Why Humour is so Difficult to Translate
Last Updated On: August 18, 2021 by The Migration Translators
A good but simple definition of humour is something that causes others to laugh or feel amused. However, what could make one person laugh may not make another person laugh. This has to be taken into account when translating humour. The difficulty with the definition of humour is its subjectivity. Many authors at some time or other have tried to seek out a proper definition of humour, while many have simply reached the conclusion that no real definition can be found.
Humour is found in everyday communication and it plays various roles. Sometimes a person wants to stand out from others so says something humorous to attract their attention while often it occurs spontaneously relating to an incident that has just taken place. There are professional comedians who make a living out of humour too. Most of the time humour only takes place in a single language but there are times like in international conferences when a speaker cracks a joke and an interpreter has to somehow accurately translate it so its meaning is preserved and not lost in translation.
Humour rarely stands out on its own and is usually linked to the context where it takes place. It’s often related to a specific culture making it particularly difficult for a translator or interpreter to translate into another language. Even though humour is not uncommon in everyday life, it is, in fact, difficult to translate.
Language professor, Raphaelson-West, stated in one of his journals articles recently that he considers there are three general joke categories. These are:
- linguistic jokes,
- cultural jokes
- universal jokes.
On the question of linguistic jokes, comedian Dan Antopolski, had an award-winning joke which was “Hedgehogs – why can’t they just share the hedge?” This is fine in English but trying to translate into any other language is difficult because hog has two meanings. This is a virtually insurmountable challenge for even the most highly skilled and experienced translator. Cultural jokes are said to be easier to translate.
Humour often isn’t learned but is part of a person’s talent and not everyone finds the same things humorous. Translating humour is very much dependent on how the translator understands the humour. Often a translator can’t accurately translate humour and if he or she is given a translation job that involves translating humour but no equivalent language in the target language can be found the translator will just say the text is untranslatable.

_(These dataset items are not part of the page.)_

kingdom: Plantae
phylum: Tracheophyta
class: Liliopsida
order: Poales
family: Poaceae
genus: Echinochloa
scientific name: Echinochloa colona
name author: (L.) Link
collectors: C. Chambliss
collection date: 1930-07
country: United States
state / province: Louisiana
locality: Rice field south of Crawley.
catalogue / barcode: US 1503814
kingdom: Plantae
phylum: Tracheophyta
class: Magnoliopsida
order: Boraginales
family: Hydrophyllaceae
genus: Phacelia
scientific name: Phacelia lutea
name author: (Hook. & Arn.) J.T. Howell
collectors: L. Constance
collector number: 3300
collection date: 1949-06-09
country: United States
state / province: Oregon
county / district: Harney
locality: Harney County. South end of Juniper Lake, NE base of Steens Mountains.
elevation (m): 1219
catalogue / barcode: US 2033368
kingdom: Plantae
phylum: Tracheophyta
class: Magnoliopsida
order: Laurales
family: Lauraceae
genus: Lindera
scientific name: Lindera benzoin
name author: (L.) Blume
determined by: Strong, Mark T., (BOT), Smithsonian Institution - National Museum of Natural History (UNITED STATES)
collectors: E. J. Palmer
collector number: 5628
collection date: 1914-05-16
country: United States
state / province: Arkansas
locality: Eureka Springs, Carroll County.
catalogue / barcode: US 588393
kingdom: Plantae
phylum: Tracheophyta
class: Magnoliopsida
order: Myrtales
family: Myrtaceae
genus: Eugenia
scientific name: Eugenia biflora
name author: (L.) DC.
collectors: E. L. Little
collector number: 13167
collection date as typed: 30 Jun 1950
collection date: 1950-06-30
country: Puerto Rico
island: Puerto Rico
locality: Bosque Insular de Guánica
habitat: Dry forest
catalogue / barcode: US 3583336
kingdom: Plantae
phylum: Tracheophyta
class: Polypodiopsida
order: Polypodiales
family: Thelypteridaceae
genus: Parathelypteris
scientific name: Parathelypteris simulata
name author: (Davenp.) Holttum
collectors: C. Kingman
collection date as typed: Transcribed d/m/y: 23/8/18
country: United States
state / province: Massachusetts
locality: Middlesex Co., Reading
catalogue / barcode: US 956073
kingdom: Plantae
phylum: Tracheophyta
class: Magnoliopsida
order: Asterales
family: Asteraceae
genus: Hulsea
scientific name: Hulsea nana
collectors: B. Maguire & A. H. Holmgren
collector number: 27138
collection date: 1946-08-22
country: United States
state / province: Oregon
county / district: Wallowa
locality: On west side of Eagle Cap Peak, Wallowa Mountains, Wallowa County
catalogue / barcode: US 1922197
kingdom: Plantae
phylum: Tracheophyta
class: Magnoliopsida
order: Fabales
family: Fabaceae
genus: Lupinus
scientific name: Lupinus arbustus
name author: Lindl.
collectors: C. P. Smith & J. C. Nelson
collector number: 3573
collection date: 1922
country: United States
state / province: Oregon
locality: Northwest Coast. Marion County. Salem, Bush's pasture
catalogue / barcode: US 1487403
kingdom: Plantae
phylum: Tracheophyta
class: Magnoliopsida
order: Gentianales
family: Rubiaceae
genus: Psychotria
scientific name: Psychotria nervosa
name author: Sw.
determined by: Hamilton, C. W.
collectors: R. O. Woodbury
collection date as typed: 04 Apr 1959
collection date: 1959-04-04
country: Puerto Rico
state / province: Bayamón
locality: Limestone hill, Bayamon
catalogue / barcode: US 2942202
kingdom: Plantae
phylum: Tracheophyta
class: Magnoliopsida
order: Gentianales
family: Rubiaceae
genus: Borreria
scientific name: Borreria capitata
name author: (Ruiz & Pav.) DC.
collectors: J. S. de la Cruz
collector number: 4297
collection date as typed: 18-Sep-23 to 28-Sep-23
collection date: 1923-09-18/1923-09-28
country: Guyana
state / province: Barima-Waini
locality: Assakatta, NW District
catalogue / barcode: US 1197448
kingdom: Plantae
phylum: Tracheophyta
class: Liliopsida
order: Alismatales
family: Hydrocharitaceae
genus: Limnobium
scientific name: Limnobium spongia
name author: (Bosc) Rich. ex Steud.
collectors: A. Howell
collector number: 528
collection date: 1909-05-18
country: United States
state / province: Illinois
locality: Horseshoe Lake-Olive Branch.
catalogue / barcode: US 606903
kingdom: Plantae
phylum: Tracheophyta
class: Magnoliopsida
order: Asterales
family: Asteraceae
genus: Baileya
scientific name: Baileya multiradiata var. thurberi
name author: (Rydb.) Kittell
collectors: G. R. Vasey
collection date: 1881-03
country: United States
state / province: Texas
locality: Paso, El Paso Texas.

Translating Humour From Other Countries
Today, there are lots of English humorous TV series or movies that appear in other countries after they have been translated. Sometimes subtitles are used while at other times dubbing is used. As humour is part of the culture where it originates from sometimes subtitles don’t express the language spoken as humorous. Even if the translator has a huge amount of knowledge of both languages sometimes humour is too sophisticated for the translator to be able to convey just the right meaning in the translation. Humour is so rooted in the culture that it becomes a part of a culture’s way of life. A thorough, in-depth understanding of the source and target languages, is necessary as well as being able to interchange cultures.
Some kinds of humour like wordplay depend heavily on the linguistic features found in the source language. This means the translation is complicated because many languages differ so much in their semantic and grammatical structures. Finding a suitable translation that ensures the joke is understood is extremely difficult because of the vast differences between languages and cultures. Arabic and English have little in common so translating humour may never be realistically accurate.
Two Possible Solutions to Translating Humour
There are two main methods to help to resolve the difficulties with translating humour. The 1st is using a cultural note. This is commonly found in westernized or subtitled Japanese shows. A cultural note explains what it means when Japanese viewers are the only ones likely to understand the joke. The key problem with a cultural note is that it may potentially distract and even confuse a viewer which could result in ruining the impact of the joke. The 2nd potential solution is finding a very clever translator. There are one or two around who are able to put together a precise meaning in a translation so that the joke can be equally understood and found to be funny in two languages.
It takes a skilled interpreter, translator, or localization specialist to be able to absorb and reproduce humour and its cultural references for an audience that likes being amused. Time after time the conclusion is that the complex nature of a bilingual brain could be the key to navigating these complicated, comical waters. What everyone wants is to be able to share humour beyond the boundaries of language and culture.